In an endgame, there's like, 2 kings, 2 pieces and 4 pawns or a similar constellation. There's 6 possible moves, 3 of them immediately lose and 3 are worth thinking about. 2 of them probably only have one possible answer. Suddenly even an utter beginner like me can calculate 4-8 moves. A master-level player probably knows the endgame entirely, or can see 10 - 20 moves into it easily, because the branching factor is a lot lower now.
That is a matter of opinion. Looking a certain number of "moves ahead" is an important metric in game engines and also something that human players will tell you that (1) they are consciously doing and that (2) is important to them.
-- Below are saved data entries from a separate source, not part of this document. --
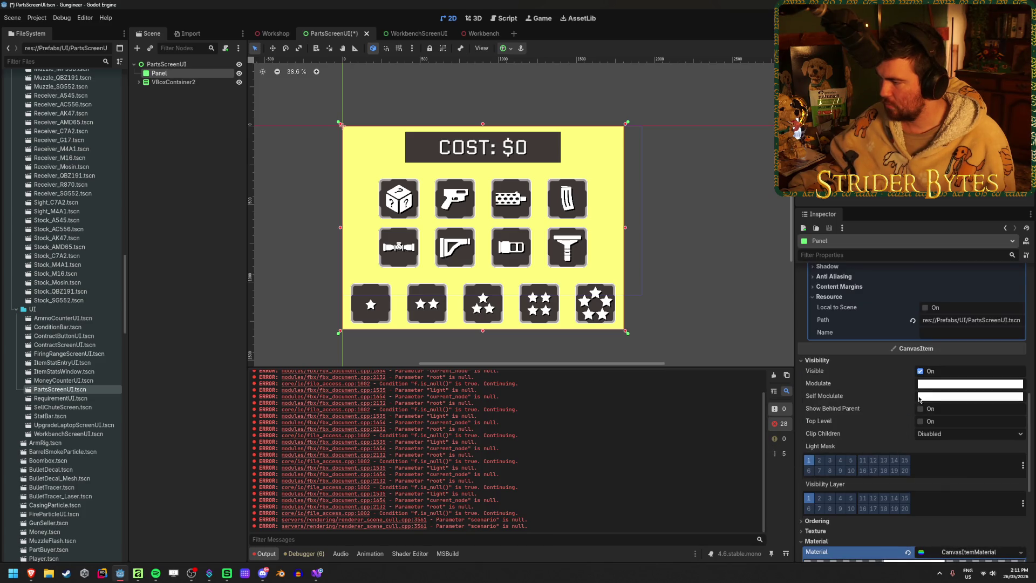
scroll(911, 413, up, 2)
scroll(915, 406, up, 2)
scroll(910, 404, up, 1)
key(ctrl+s)
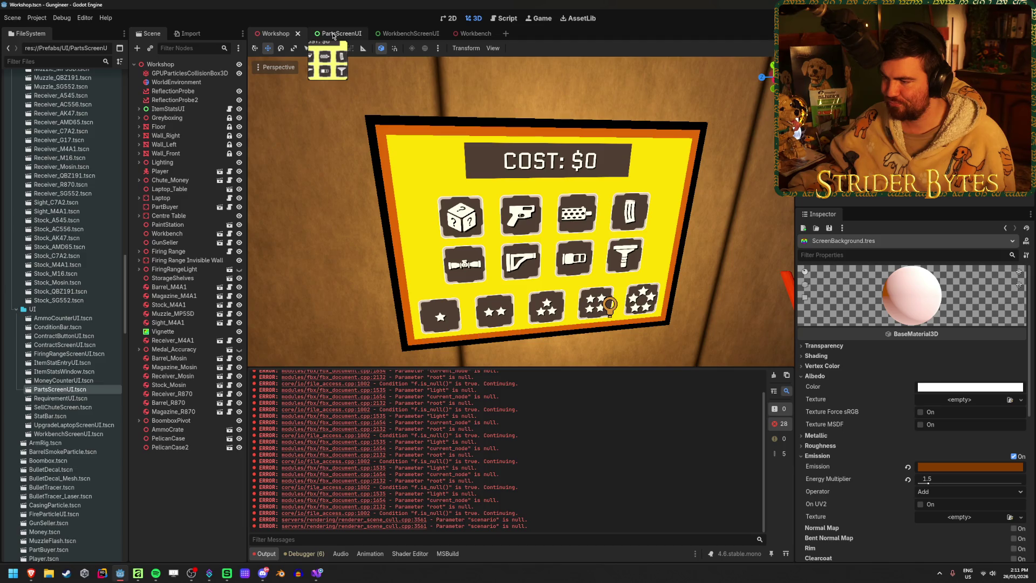
- Back in PartsScreenUI, confirm the panel material's blend mode stays on Add
click(333, 34)
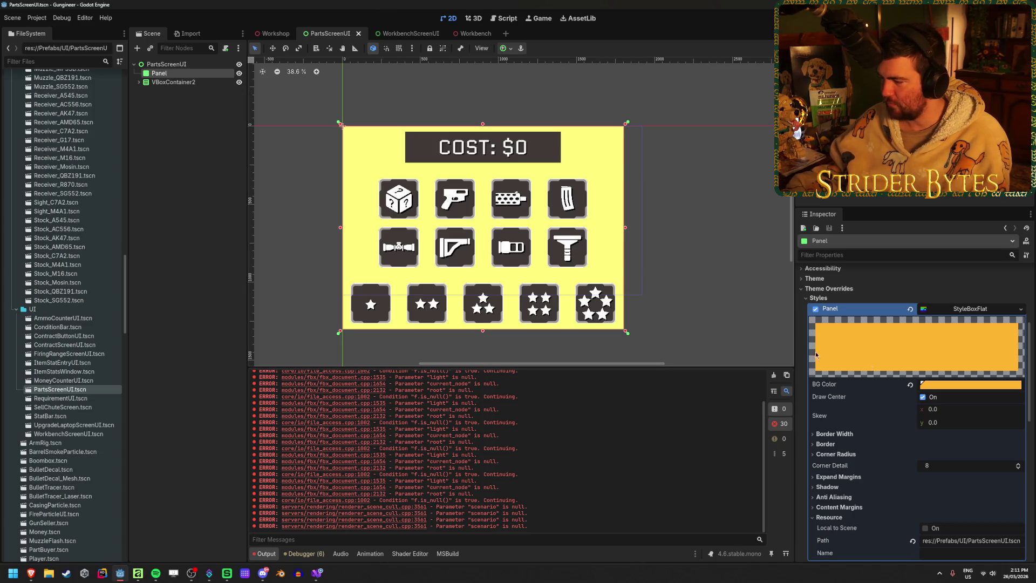
scroll(854, 452, up, 5)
So it's worth discussing on its own terms.
This is why chess programs usually say “mate in 24” but humans would more likely just be looking a few moves ahead to get in a ‘winning position’ which they know is an eventual checkmate.
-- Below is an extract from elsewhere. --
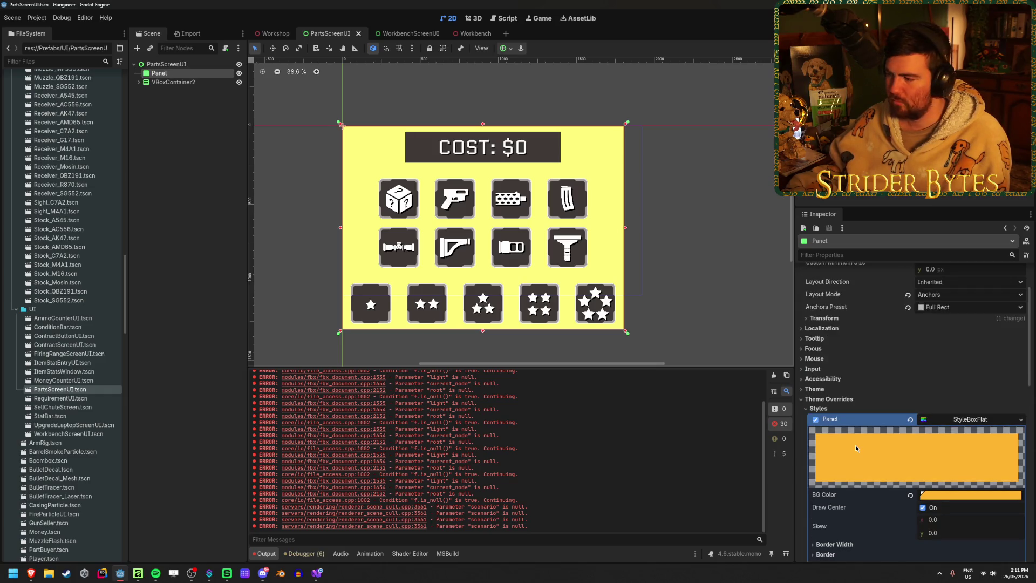
scroll(856, 448, up, 3)
scroll(856, 448, down, 10)
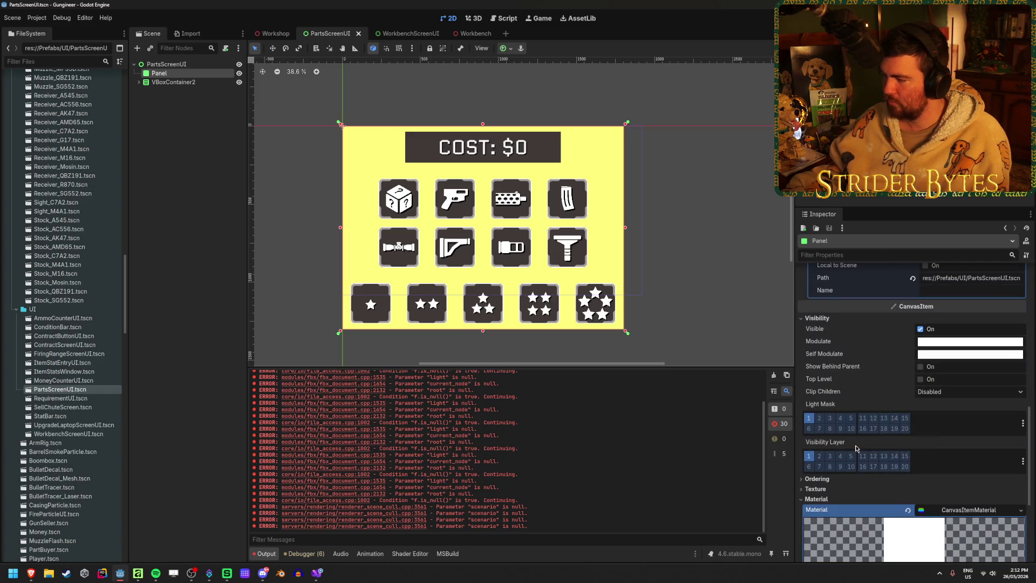
scroll(855, 448, down, 3)
scroll(855, 448, down, 3)
click(926, 440)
I’m not good at chess, and don’t calculate more than 5 moves ahead, but have ‘spotted’ a mate 20 moves ahead just because you recognise that a certain position is winning even if you don’t know every single possible move and response.
we look ahead in ways like "doing this leaves this area weak, and the opponent has resources that can take advantage of that, and i cannot intervene on those resources in time" or "if i create a strong threat then the opponent will be forced to react to it, here are the ways they can react that make any sort of sense, here is what i can do in each of those situations"
they are not doing things like "let me simulate moving every one of my pieces right now, and then every one of my opponents pieces in response to each of those moves, and then my options again, and review 10,000 possible scenarios in my mind individually for the best min/max situation" like a classical computer engine does.
so i always find the "X moves ahead" phrase misleading at best. but as i originally stated, it is useful to know how many moves of perfect play are necessary for someone to convert a winning position when reviewing the players confidence going into that position. and even then you dont know if they got lucky or earned that confidence by looking at just the one game alone. Over the course of their career the amount of time that their confidence pays off or not tells the story there
Note that the first quote agrees with me:
> Not being a checkers player, I thought, "what does he know, my computer is looking 20 moves ahead." But a few moves later, the computer said that Tinsley had the advantage and a few moves after that I resigned.
We know as a matter of literal truth that the computer is looking 20 moves ahead, but it doesn't need 44 moves to realize that it's losing, even though the other guy says that recognizing the win would require looking 64 moves ahead. That guy was wrong; recognizing the win didn't require looking 64 moves ahead. He just had trouble imagining other methods of recognizing a win.